··· RECORDS FOR PROCESSING
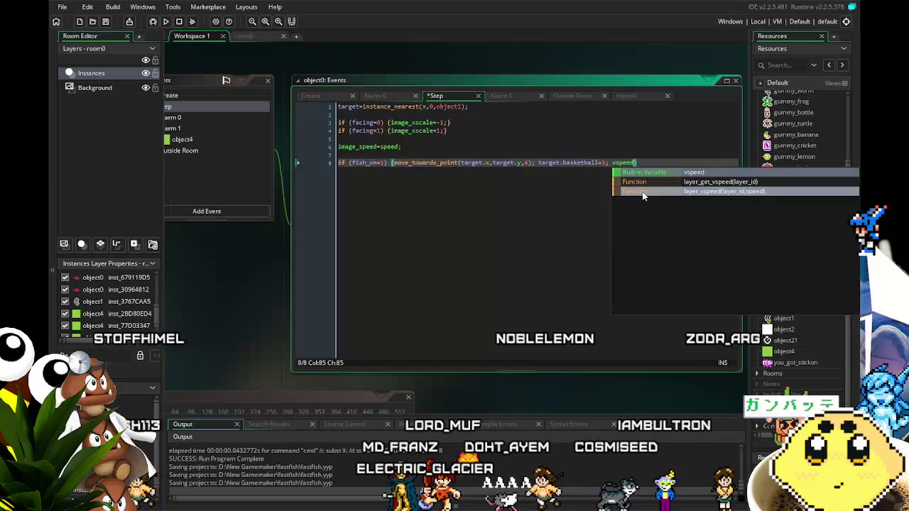
type("=-2")
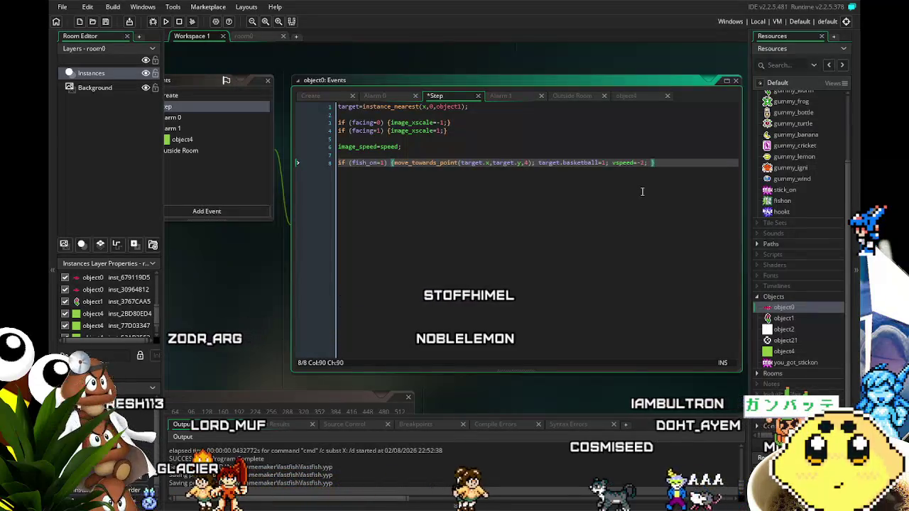
type("target.vspeed=-2.")
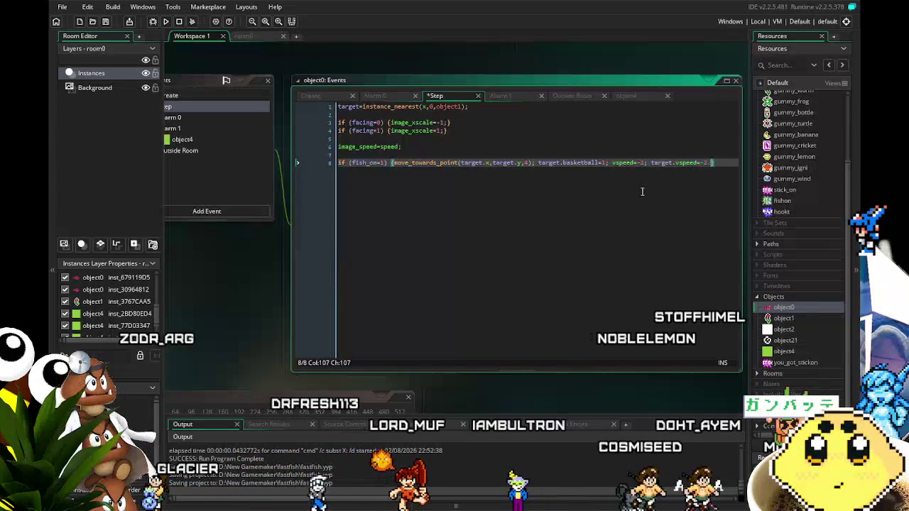
type(";")
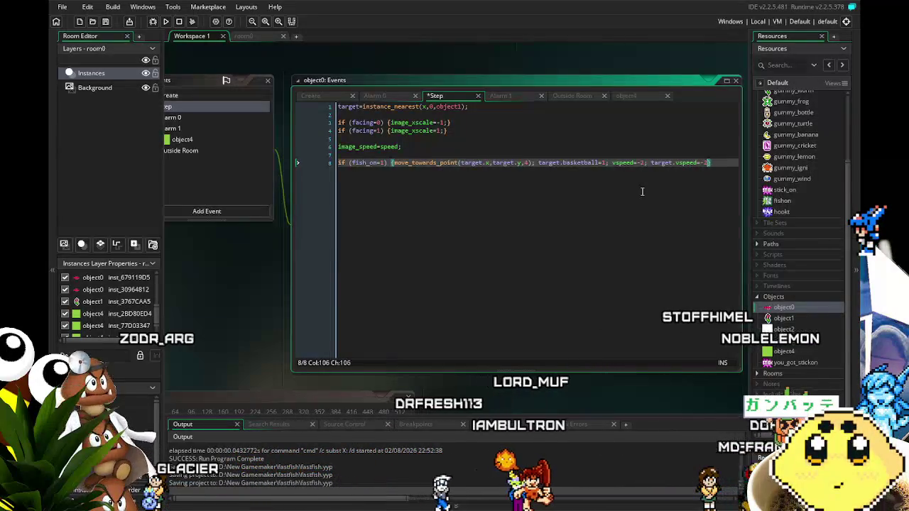
key("ctrl+s")
- Delete the target.vspeed=-2 statement from line 8 of object0's Step code
left_click(601, 163)
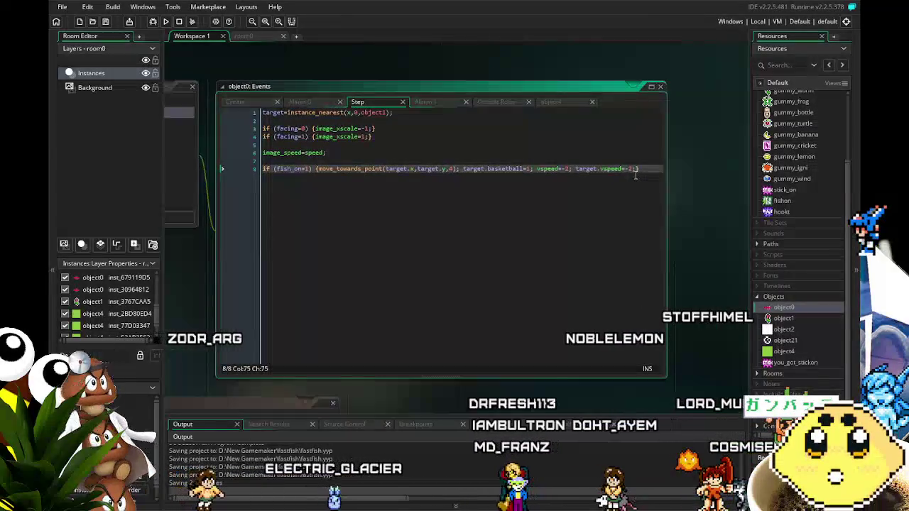
left_click_drag(637, 169, 568, 172)
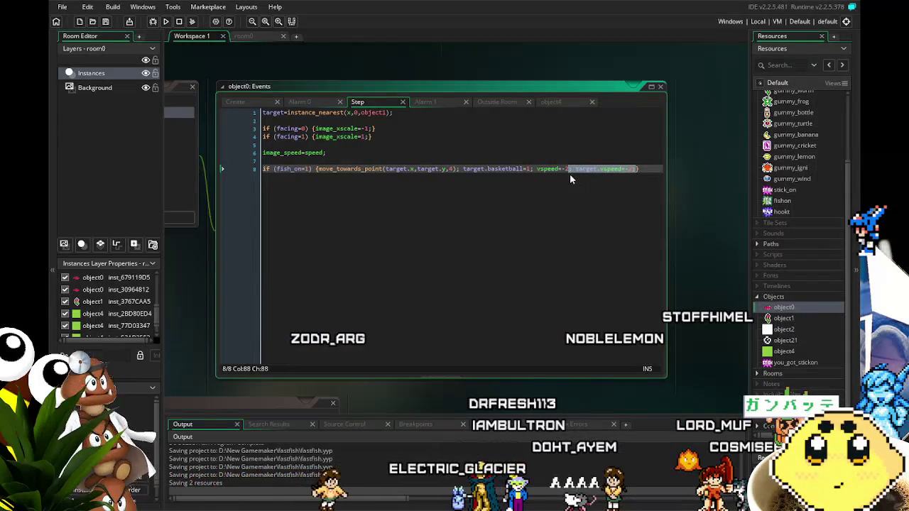
mouse_move(465, 282)
left_mouse_down()
mouse_move(559, 282)
mouse_move(528, 280)
left_mouse_up()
······
Give the number of lines above that include "vspeed". Write nothing else.

2